▶ _Seçilen bölüm_
————————

- Kategori
- Anılar
12 Eylül 1980... Beş kala, on geçe.
Mahalle halkı ( 3 ) Karslılar.
Bizde Karslı olduğumuz halde, mahallede sürekli kavgalı olduğumuz ikinci aileydi ve bayağı kalabalıktılar. Mahallede bizimle ve Eskişehirlilerle birlikte ilk ev yapanlardandılar.
Zabıta Cemal amcanın Şemsettin’i, onunda ağabeylerini tetiklemesi ile mahalleden arsa çevirmişlerdi.
Şemsettin Belediyede çalışıyordu, çok uyanık, hain, kurnaz, tilki gibi bir adamdı. Abisi Nurettin amcayı ve diğer ağabeylerini Kars’tan ve Almanya’dan getirip mahalleye yerleşmelerine ön ayak olmuştu. Elinden gelse bütün akrabalarını mahalleye yığardı. Ancak çoğu mahalleli gibi kendi akrabaları da onu pek ciddiye almazdı ki hep yalnız kalırdı. Sevilen bir adam değildi. Bu Şemsettin ilerde sayfalarımızı bol bol işgal edecek.
Şemsettin’in amcasının oğlu olduğunu sandığım Zabıta Cemal Amca ve onun kardeşi Celal amcada mahalleye ev yapmışlardı. Cemal amcanın evi daha çok Kurudere’ye Hacer Teyzemlere yakındı. Zaten bizimde o mahallede arsa çevirmemize Zabıta Cemal amca ön ayak olmuş ve sonradanda kirvem olmuştu. Oğlu Yunus, kızı Ayşe, hanımı Hürnüse Teyzeydi. Daha sonraları mahalleye bacanağı Müslüm amca ve ailesi de taşındı, ama onlar iz bırakmadılar silinip gittiler. Okuduklarınız iz bırakanları anlatır.
Nurettin amca mahallenin bakkalı ve Karslıların en büyüğü idi. İçlerinde o biraz sevilirdi mahalleli tarafından, bizim ailede de o sevilirdi. Hafif göbekli kafasında saç olmayan çok becerikli eli çabuk bir adamdı. Uzun yıllar CHP delegeliği yaptığı söylenirdi. Bir keresinde küçük bir eski varilden soba yapmıştı bakkalın önünde ve ben baştan sona zevkle seyretmiştim. Köylerinde sobacı ustası imiş.

————————

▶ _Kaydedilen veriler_
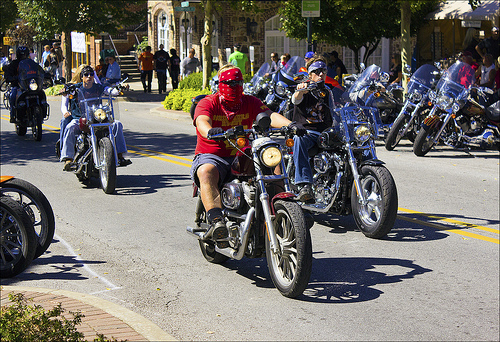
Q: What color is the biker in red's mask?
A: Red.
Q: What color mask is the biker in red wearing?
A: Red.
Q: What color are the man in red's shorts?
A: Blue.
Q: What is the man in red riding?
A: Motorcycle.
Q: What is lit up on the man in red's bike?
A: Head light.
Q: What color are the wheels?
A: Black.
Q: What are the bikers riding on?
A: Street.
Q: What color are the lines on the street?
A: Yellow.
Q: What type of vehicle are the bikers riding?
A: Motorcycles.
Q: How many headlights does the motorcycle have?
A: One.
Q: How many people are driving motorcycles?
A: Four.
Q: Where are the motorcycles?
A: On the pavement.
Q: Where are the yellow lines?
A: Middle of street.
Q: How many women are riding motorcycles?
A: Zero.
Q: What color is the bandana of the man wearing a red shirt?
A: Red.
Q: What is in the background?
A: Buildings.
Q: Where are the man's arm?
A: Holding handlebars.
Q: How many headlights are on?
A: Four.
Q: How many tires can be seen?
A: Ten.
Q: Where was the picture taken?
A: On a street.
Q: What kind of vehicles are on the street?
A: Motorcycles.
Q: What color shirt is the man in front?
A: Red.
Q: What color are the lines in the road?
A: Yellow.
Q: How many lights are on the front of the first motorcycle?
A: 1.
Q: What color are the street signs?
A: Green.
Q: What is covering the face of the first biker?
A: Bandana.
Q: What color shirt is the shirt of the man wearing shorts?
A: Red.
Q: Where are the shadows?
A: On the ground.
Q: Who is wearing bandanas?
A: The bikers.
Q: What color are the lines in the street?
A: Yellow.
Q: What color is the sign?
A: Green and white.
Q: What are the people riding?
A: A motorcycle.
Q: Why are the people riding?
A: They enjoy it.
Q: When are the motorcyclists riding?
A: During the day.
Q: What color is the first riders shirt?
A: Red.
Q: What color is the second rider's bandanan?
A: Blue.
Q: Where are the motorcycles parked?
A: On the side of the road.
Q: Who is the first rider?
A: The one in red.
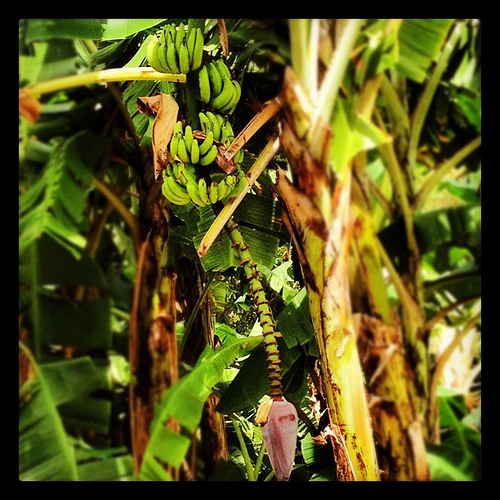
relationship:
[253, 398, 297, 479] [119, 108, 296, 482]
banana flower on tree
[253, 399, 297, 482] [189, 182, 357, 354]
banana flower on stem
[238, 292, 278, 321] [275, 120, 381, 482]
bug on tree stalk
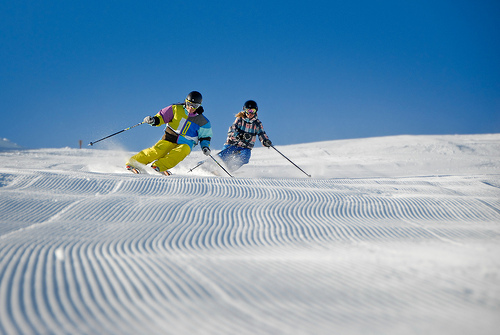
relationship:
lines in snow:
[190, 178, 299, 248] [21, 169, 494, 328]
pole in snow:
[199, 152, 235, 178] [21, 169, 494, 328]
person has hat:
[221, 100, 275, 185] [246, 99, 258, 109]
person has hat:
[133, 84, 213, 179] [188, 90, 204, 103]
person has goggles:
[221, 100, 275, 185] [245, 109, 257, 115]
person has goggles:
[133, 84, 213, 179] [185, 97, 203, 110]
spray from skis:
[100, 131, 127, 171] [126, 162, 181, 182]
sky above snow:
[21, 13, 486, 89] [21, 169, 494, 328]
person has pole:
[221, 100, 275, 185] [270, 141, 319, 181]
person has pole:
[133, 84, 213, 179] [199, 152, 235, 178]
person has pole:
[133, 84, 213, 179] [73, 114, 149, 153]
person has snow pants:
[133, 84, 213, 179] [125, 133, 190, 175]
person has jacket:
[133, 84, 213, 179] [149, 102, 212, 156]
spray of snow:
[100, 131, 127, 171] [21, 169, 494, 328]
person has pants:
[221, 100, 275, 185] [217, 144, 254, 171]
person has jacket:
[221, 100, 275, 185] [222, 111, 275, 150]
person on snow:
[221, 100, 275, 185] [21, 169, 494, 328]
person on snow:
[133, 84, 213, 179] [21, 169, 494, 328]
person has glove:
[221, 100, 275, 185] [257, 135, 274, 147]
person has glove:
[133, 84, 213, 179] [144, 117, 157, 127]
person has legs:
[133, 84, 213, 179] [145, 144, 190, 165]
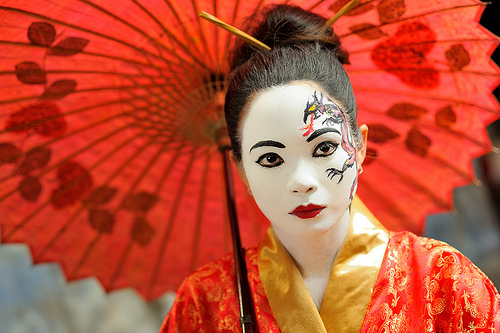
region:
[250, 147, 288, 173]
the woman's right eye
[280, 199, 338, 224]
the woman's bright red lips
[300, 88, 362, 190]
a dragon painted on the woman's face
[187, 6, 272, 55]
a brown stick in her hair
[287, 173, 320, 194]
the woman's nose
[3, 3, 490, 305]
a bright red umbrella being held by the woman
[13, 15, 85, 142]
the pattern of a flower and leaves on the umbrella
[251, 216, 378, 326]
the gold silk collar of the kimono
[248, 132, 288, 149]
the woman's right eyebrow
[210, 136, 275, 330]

————————

▶ _Alıştırma yönergesi_
Metne göre şu soruları kısaca yanıtlayın:
(a) Şemsettin nerede çalışıyordu?
(b) Nurettin amca mahallede hangi işi yapıyordu?
(c) Zabıta Cemal amcanın hanımının adı neydi?
Buradaki veriler metinle hiçbir şekilde ilgili değildir.

▶ _Görev sonucu_
(a) Belediyede çalışıyordu.
(b) Mahallenin bakkalıydı.
(c) Hürnüse Teyze.